Thursday, 17 March 2011

Great inventions

Phone is ringing as I open the door. It's Dan, wondering how the job-hunting is going. I tell him about Meredith and the number-crunching and how a job isn’t going to earn me enough. 'What I really need is a get-rich-quick scheme. I need to invent something indispensable. A widget or a chip or something that gives me royalties for life.’ 

‘The best invention of all time, I think,’ says Dan, ‘is the dustbin smell remover. You go to the shop, you buy it, and the minute you get home, you throw it in the bin! Isn’t that inspired?’

‘What about caustic soda?' I suggest. 'The minute you get home you tip it down the drain?’

‘Yes, Lize,’ says Dan, the superiority seeping from his voice. ‘Hasn’t someone already invented that?’

‘OK, what about this? Crow poo remover. I could call it Guano-gone™.’

‘Or Dropping-out™.’

‘Yes! In fact, I've just remembered, I had a brilliant idea when I was walking Dusty just now. Mind to Manuscript™!’

‘Go on.’

‘Well, instead of having to dictate or type your ideas, you just think them, and no sooner has the thought been formed, than this piece of software translates it onto the page. It’ll bring me fame and fortune! I’ll set up the Eliza H. Gray Foundation on the proceeds. I’ll buy an old people's home and we can all live in it. And a twilight home for canines with a hydrotherapy pool and grounds with rich country smells and doting staff befitting noble octogenarians such as Dusty and possibly Digger…’

Dan is laughing his Am I Actually Related To This Woman? Laugh.  

‘You may well laugh, but I bet, 200 years ago, some woman was up on Mistle Hill, tending her sheep, when she had this sudden brainwave about a device that would enable her to speak to her mum down in the village, and she came running down full of enthusiasm, and all the villagers and particularly her brother mocked her mercilessly and put her in stocks and threw wet sponges or wellies at her, but, you see, she was a visionary. We visionaries…’

Dan emits a sort of wheezy hiss that might signal his imminent demise.

‘… have to wait for technology to catch up. I must get someone onto it in Korea.’

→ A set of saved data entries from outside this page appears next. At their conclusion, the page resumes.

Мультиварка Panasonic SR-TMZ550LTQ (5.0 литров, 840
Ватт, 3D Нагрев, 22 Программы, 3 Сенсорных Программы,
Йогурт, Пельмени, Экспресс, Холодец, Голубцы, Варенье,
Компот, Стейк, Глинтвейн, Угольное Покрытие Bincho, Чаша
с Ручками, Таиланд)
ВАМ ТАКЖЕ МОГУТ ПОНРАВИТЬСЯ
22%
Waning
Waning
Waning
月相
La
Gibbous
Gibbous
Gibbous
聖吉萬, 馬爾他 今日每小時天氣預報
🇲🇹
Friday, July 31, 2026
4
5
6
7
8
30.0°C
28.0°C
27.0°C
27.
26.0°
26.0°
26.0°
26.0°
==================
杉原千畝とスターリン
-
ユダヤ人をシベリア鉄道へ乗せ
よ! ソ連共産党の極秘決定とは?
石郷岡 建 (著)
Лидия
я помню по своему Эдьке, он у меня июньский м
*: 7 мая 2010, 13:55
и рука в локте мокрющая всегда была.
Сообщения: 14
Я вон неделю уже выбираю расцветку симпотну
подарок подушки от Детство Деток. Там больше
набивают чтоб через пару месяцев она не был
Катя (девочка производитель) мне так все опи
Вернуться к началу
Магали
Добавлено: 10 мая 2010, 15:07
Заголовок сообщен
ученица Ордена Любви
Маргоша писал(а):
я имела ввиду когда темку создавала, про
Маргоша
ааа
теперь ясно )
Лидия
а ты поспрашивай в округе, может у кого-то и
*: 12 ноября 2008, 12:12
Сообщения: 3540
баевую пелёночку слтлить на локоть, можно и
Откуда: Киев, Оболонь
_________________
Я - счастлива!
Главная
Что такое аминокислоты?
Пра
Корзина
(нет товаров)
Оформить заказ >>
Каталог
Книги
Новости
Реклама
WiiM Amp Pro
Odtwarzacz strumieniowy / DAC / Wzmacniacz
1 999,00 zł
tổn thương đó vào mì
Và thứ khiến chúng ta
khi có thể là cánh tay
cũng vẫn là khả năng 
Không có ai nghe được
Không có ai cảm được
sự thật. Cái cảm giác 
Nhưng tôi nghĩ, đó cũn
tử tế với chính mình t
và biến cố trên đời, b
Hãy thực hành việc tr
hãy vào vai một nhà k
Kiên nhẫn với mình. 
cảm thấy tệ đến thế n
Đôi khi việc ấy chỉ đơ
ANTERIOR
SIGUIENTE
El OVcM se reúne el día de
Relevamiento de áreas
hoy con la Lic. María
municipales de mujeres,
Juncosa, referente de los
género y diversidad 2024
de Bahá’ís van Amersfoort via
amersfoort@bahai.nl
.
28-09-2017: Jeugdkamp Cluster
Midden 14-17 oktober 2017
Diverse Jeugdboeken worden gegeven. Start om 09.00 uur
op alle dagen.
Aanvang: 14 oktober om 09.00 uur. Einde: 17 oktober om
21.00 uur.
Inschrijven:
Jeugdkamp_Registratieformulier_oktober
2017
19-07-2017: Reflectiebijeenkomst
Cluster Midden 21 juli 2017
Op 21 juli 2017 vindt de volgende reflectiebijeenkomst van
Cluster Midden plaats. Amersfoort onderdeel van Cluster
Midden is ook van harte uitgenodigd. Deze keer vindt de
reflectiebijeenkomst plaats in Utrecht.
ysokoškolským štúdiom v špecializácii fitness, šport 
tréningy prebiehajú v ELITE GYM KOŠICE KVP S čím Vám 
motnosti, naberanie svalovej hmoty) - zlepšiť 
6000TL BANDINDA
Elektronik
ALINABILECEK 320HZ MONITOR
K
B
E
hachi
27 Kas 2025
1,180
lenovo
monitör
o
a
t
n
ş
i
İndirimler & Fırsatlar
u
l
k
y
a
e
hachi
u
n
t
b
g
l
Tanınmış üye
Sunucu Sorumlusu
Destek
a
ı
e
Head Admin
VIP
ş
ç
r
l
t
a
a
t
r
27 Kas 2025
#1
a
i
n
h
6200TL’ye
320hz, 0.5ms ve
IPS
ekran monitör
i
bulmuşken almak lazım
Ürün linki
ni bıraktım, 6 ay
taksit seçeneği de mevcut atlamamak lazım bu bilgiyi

‘Talking of vision,’ stutters Dan, ‘how about a musical staircase for the blind so they know how far up they are?’

'Ha ha!' 

‘When you speak to an inventor, each one will have a string of bright ideas that didn't make it until – bingo! Have you thought about a staircase with different lights for the deaf ones who couldn't hear the music?’

Dan really is a card. As I put the phone down, the names for the staircases pop into my head. Sound Steps™ and Light Steps™. Maybe I could be an Invention Name Copywriter?